Coming on the heels of clips for “Rolla” and “Lansdowne,” the video for “Done Is Done,” directed by Isiah Blake, concludes the relationship arc charted in those previous two visuals. While the early days of a blossoming relationship and its rocky dissolution are the subjects of those videos, “Done Is Done” finds Liza coming to grips with the end of a relationship and finding resolution.

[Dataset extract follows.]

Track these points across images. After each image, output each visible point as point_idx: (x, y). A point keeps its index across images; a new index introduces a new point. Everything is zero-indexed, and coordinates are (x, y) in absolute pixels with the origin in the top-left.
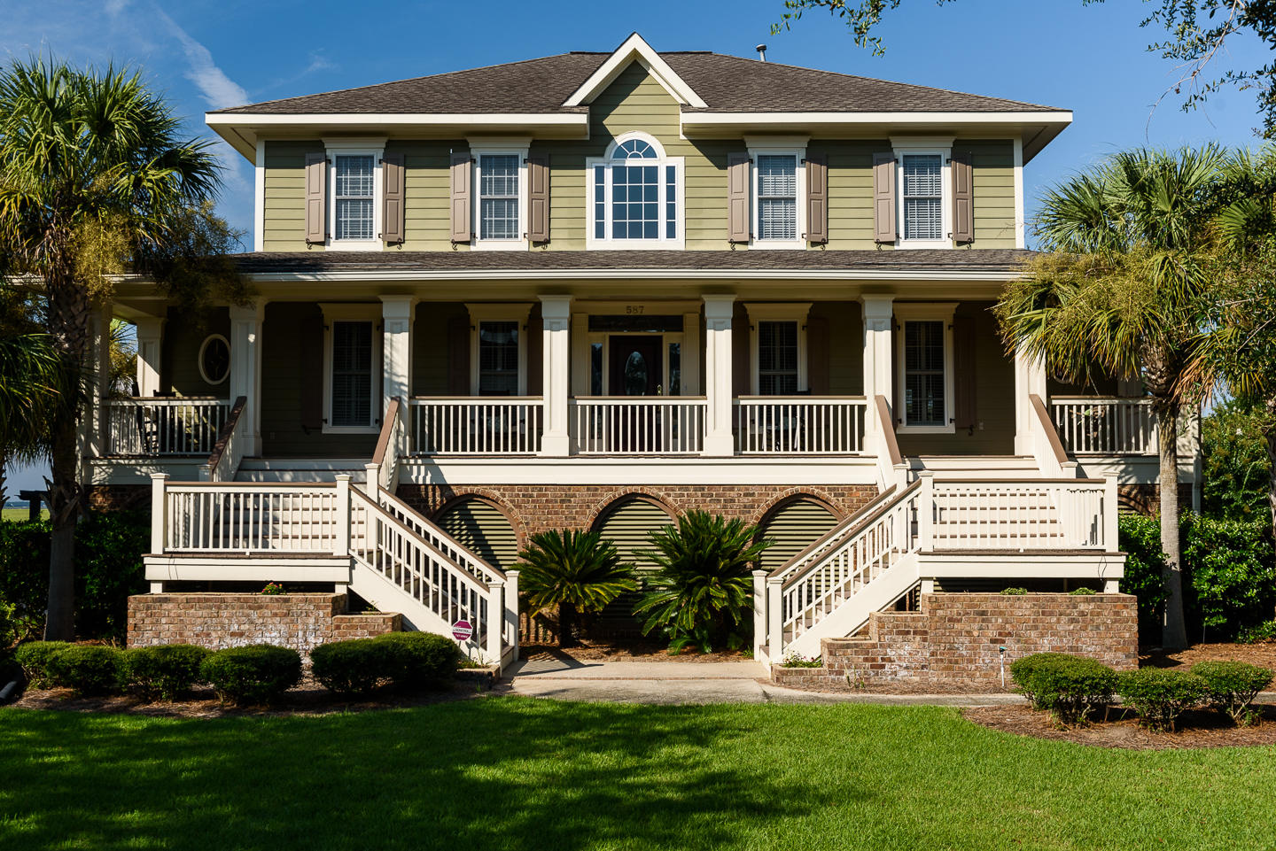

This theme is underlined from the very beginning with the opening title card quoting Nina Simone’s “You’ve Got To Learn” (“You’ve got to learn to leave the table/When love’s no longer being served).

“Through the making of this song, I realized and accepted that even though relationships may come to an end, that doesn’t mean that it didn’t serve its purpose,” Liza says about the song, co-written with Nevon Sinclair and produced by Akeel Henry.

Toronto R&B singer Liza poses against white backdrop

Shot in a church, the video alternates between close-up shots of Liza that convey intimacy and the expansiveness of her surroundings, emphasizing her solitude.

“We chose to shoot in a church to symbolize mourning the death of a relationship, while simultaneously symbolizing rebirth and growth,” says Liza. “In the beginning of the video, you can only see my back as I walk into the church on the lower floor, but by the end of the video I’m above where I used to be and looking straight into the camera, almost as if I found my “higher self.”

While this video, which Liza celebrated with a screening at Toronto’s Paradise Theatre last night, represents the end of one visual story, it also sets the table and anticipation for her next moves.